[Extracted data entries]
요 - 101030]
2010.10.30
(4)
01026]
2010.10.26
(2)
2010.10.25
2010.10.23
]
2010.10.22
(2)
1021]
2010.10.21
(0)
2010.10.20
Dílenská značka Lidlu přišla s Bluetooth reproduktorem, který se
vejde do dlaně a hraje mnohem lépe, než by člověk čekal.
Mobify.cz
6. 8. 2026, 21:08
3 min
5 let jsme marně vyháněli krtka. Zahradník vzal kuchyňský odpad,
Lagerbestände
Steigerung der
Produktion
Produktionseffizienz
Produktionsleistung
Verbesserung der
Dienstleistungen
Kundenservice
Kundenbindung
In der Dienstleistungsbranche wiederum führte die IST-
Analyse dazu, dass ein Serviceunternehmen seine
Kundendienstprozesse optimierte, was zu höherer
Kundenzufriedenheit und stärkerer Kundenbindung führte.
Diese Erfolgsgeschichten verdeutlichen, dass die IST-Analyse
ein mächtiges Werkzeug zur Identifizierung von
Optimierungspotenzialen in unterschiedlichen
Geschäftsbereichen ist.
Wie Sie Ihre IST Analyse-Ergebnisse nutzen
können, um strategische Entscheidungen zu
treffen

▶ _Task instructions_
Every line above that has the string "dass" needs to be copied.

▶ _Response to this task_
Analyse dazu, dass ein Serviceunternehmen seine
Diese Erfolgsgeschichten verdeutlichen, dass die IST-Analyse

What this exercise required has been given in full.